### EXTRACT
Insight 19 April 2022

Highlights of the Mauritius Variable Capital Companies Act 2022

The introduction of the ‘Variable Capital Company’ or ‘VCC’ was announced in the National Budget Speech 2020–2021 to further enhance the competitiveness of Mauritius as a hub for fund management activities and diversify the product base of the Mauritius International Financial Centre.

The Variable Capital Company Act (the “Act”) was introduced to the National Assembly, passed on 12 April 2022 and was gazetted on 15 April 2022.  The Act provides a legal framework for the incorporation, structuring and operations, amongst others of VCCs in Mauritius and shall come into operation on a date to be fixed by proclamation.

A VCC shall be governed by the provisions of the VCC legislation and incorporated under the Mauritian Companies Act 2001 (Companies Act).  A VCC may not operate as a VCC Fund[1], without the authorization of the Financial Services Commission of Mauritius.

[1] VCC fund refers to all the sub-funds of a variable capital company, together with its special purpose vehicles, where applicable.

### PROVIDED INFORMATION
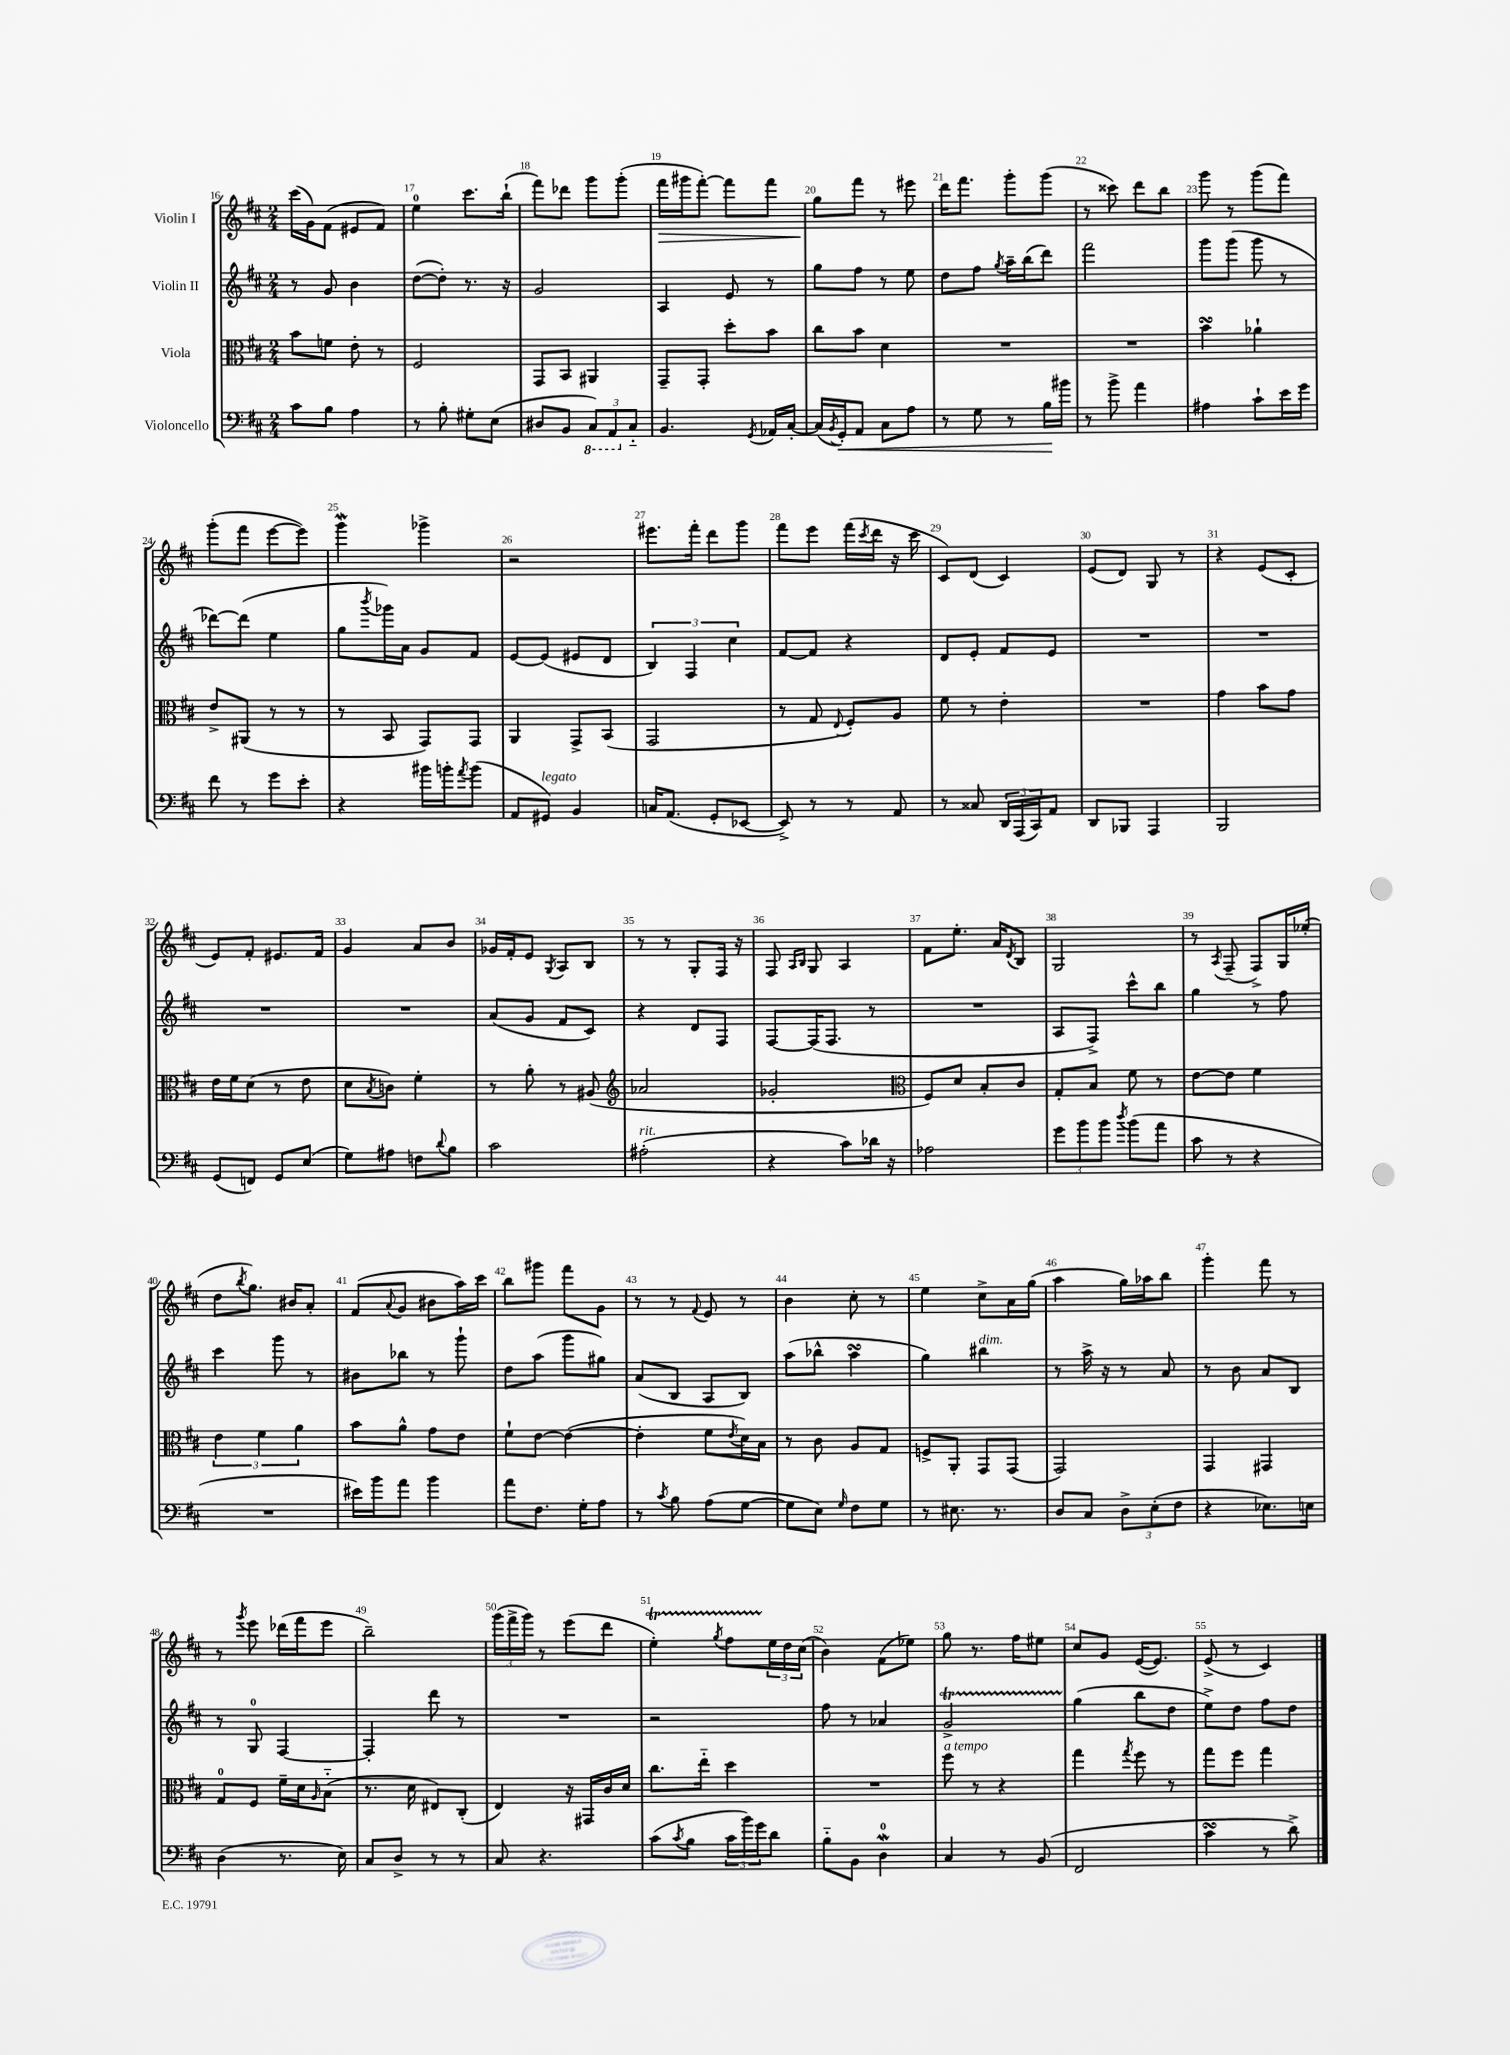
<<
\new StaffGroup <<
\new Staff = "s0" \with { instrumentName = "Violin I" } {
    \clef treble \key d \major \numericTimeSignature \time 2/4
    cis'''16( g'16) fis'8( eis'8 fis'8) |
    e''4-0 cis'''8. b''16-!( |
    fis'''8) des'''8 g'''8 g'''8-.( |
    fis'''16\> gis'''16 fis'''8~-.) fis'''8 fis'''8 |
    g''8\! fis'''8 r8 eis'''8 |
    d'''16 fis'''8. g'''8-. g'''8( |
    r8 cisis'''8) d'''8 b''8 |
    g'''8 r8 g'''8( fis'''8) |
    g'''8-.( fis'''8 e'''8~ e'''8) |
    g'''4\mordent ges'''4-> |
    r2 |
    eis'''8. fis'''16-. d'''8 g'''8 |
    fis'''8 e'''8 fis'''16( \acciaccatura { cis'''8 } d'''16 r16 cis'''16 |
    cis'8) d'8( cis'4) |
    e'8( d'8) g8 r8 |
    r4 e'8( cis'8-. |
    e'8) fis'8-. eis'8. fis'16 |
    g'4 a'8 b'8 |
    ges'16 fis'16-. e'8 \acciaccatura { g8 } a8 b8 |
    r8 r8 g8-. fis16 r16 |
    fis8 \grace { a16 b16 } g8 a4 |
    fis'8 e''8.-. a'16 \acciaccatura { d'8 } b8 |
    g2 |
    r8 \acciaccatura { a8 } fis8--( fis8->) g16 ees''16-.( |
    d''8 \acciaccatura { b''8 } g''8.) bis'16 a'8-. |
    fis'8( \appoggiatura { a'8 } g'8 bis'8 a''16) cis'''16 |
    b''8 gis'''8 fis'''8 g'8 |
    r8 r8 \appoggiatura { fis'8 } e'8 r8 |
    b'4 cis''8-. r8 |
    e''4 cis''8-> a'16 g''16( |
    a''4 g''16) aes''16 b''8 |
    g'''4-. fis'''8 r8 |
    r8 \acciaccatura { g'''8 } e'''8 des'''16( fis'''16 e'''8 |
    b''2--) |
    \tuplet 3/2 { g'''16( fis'''16-> g'''16) } r8 e'''8( d'''8 |
    e''4-.\startTrillSpan) \acciaccatura { g''8 } fis''8 \tuplet 3/2 { e''16\stopTrillSpan d''16 cis''16( } |
    b'4) fis'8( ees''8) |
    g''8 r8. fis''16 eis''8 |
    cis''8 g'8 e'16~( e'8.) |
    e'8->( r8 cis'4) \bar "|." |
}
\new Staff = "s1" \with { instrumentName = "Violin II" } {
    \clef treble \key d \major \numericTimeSignature \time 2/4
    r8 g'8 b'4 |
    d''8~( d''8-.) r8. r16 |
    g'2 |
    a4 e'8 r8 |
    g''8 fis''8 r8 e''8 |
    d''8 fis''8 \acciaccatura { g''8 } a''16-- b''16( d'''8) |
    fis'''2 |
    g'''8 g'''8( g'''8 r8 |
    des'''8~) des'''8( e''4 |
    g''8 \acciaccatura { b'''8 } ges'''16) a'16 g'8 fis'8 |
    e'8~ e'8( eis'8 d'8 |
    \tuplet 3/2 { b4) fis4 cis''4 } |
    fis'8~ fis'8 r4 |
    d'8 e'8-. fis'8 e'8 |
    R2 |
    R2 |
    R2 |
    R2 |
    a'8( g'8 fis'8 cis'8) |
    r4 d'8 fis8 |
    fis8~ fis16( fis8. r8 |
    R2 |
    a8 fis8->) cis'''8-^ b''8 |
    g''4 r8 fis''8 |
    cis'''4 g'''8 r8 |
    bis'8 bes''8 r8 g'''8-! |
    d''8 a''8( g'''8 gis''8) |
    a'8( b8 a8 b8) |
    a''8( bes''8-^ a''4\turn |
    g''4) bis''4^\markup { \italic "dim." } |
    r8 a''16-> r16 r8 a'8 |
    r8 b'8 a'8 b8 |
    r8 g8-0 fis4~ |
    fis4-. d'''8 r8 |
    R2 |
    r2 |
    fis''8 r8 aes'4 |
    g'2->\startTrillSpan |
    g''4\stopTrillSpan( b''8 d''8 |
    e''8->) d''8 fis''8 d''8 \bar "|." |
}
\new Staff = "s2" \with { instrumentName = "Viola" } {
    \clef alto \key d \major \numericTimeSignature \time 2/4
    b'8 f'8 e'8-. r8 |
    fis2 |
    g,8 b,8 ais,4 |
    g,8-- g,8-. d''8-. b'8 |
    cis''8 b'8 d'4 |
    R2 |
    R2 |
    b'4\turn aes'4-! |
    e'8-> ais,8( r8 r8 |
    r8 b,8 g,8) g,8 |
    a,4 g,8-> b,8( |
    g,2 |
    r8 g8 \appoggiatura { e8 } fis8-.) a8 |
    fis'8 r8 e'4-. |
    R2 |
    g'4 b'8 g'8 |
    e'16 fis'16 d'8( r8 e'8 |
    d'8 \acciaccatura { b8 } c'8) fis'4-. |
    r8 a'8-. r8 ais8( |
    \clef treble aes'2 |
    ges'2-. |
    \clef alto fis8) d'8 b8-. cis'8 |
    g8-. b8 fis'8 r8 |
    e'8~ e'8 fis'4 |
    \tuplet 3/2 { e'4 fis'4 a'4 } |
    b'8 a'8-^ g'8 e'8 |
    fis'8-! e'8~ e'4~( |
    e'4-. fis'8 \acciaccatura { e'8 } d'16) b16 |
    r8 cis'8 a8 g8 |
    f8-> a,8-. g,8 g,8( |
    g,2) |
    g,4 gis,4 |
    g8-0 fis8 fis'16-- d'16 \grace { a16 } b8-_( |
    r8. d'16 eis8) cis8-.( |
    e4) r16 gis,16 cis'16 d'16 |
    cis''8. e''16-_ d''4 |
    R2 |
    fis''8^\markup { \italic "a tempo" } r8 r4 |
    g''4 \acciaccatura { g''8 } fis''8 r8 |
    g''8 fis''8 g''4 \bar "|." |
}
\new Staff = "s3" \with { instrumentName = "Violoncello" } {
    \clef bass \key d \major \numericTimeSignature \time 2/4
    cis'8 b8 a4 |
    r8 b8-. gis8-. e8( |
    dis8 b,8 \tuplet 3/2 { \ottava #-1 cis,8) a,,8 \ottava #0 cis8-_ } |
    b,4. \acciaccatura { g,8 } aes,16 cis16~-. |
    cis16( \acciaccatura { b,8 } g,16-.\<) a,8 cis8 a8 |
    r8 g8 r8 b16\! bis'16 |
    r8 b'8-> a'4 |
    ais4 cis'8-! e'16 g'16 |
    fis'8 r8 g'8 e'8-. |
    r4 bis'16 b'16-. \acciaccatura { a'8 } b'8( |
    a,8 gis,8^\markup { \italic "legato" }) b,4 |
    c16 a,8.( g,8-. ees,8~ |
    ees,8->) r8 r8 a,8 |
    r8 cisis8 \tuplet 3/2 { d,16 a,,16( cis,16) } a,8 |
    d,8 bes,,8 a,,4 |
    b,,2 |
    g,8( f,8) g,8 e8( |
    g8) ais8 f8 \appoggiatura { d'8 } b8 |
    cis'2 |
    ais2-.^\markup { \italic "rit." }( |
    r4 cis'8) des'16 r16 |
    aes2 |
    \tuplet 3/2 { g'8 b'8 b'8 } \acciaccatura { d''8 } b'8( a'8 |
    cis'8 r8 r4 |
    R2 |
    eis'16) b'16 a'8 b'4 |
    a'8 fis8. g16-. a8 |
    r8 \acciaccatura { cis'8 } b8 a8( g8~ |
    g8 e8) \grace { g16 } fis8 g8 |
    r8 eis8. r8. |
    d8 cis8 \tuplet 3/2 { d8-> e8-.( fis8 } |
    r4 ees8.) e16 |
    d4( r8. e16) |
    cis8 d8-> r8 r8 |
    cis8 r4. |
    cis'8( \acciaccatura { cis'8 } b8 \tuplet 3/2 { cis'16 b'16) g'16 } d'8 |
    b8-_ b,8 d4-0\mordent |
    cis4 r8 b,8( |
    fis,2 |
    cis'4\turn r8 d'8->) \bar "|." |
}
>>
>>
\layout { \context { \Score currentBarNumber = #16 \override BarNumber.break-visibility = ##(#f #t #t) barNumberVisibility = #all-bar-numbers-visible } }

### GIVEN EXERCISE 1
In the Mauritius Variable Capital Companies Act extract, reproduce everything from "The Variable Capital" down to "vehicles, where applicable.".
### GIVEN EXERCISE 2
Answer these questions using the extract on the Mauritius Variable Capital Companies Act:
(a) On what date was the Act passed?
(b) Under which legislation is a VCC incorporated?
(c) Whose authorization does a VCC need before it may operate as a VCC Fund?
### GIVEN EXERCISE 3
List every full calendar date (day, month and year) that appears in the extract on the Mauritius Variable Capital Companies Act.
The data has no connection to the text about the Mauritius Variable Capital Companies Act.

### TASK RESULT 1
The Variable Capital Company Act (the “Act”) was introduced to the National Assembly, passed on 12 April 2022 and was gazetted on 15 April 2022.  The Act provides a legal framework for the incorporation, structuring and operations, amongst others of VCCs in Mauritius and shall come into operation on a date to be fixed by proclamation.

A VCC shall be governed by the provisions of the VCC legislation and incorporated under the Mauritian Companies Act 2001 (Companies Act).  A VCC may not operate as a VCC Fund[1], without the authorization of the Financial Services Commission of Mauritius.

[1] VCC fund refers to all the sub-funds of a variable capital company, together with its special purpose vehicles, where applicable.

### TASK RESULT 2
(a) 12 April 2022
(b) The Mauritian Companies Act 2001
(c) The Financial Services Commission of Mauritius

### TASK RESULT 3
19 April 2022
12 April 2022
15 April 2022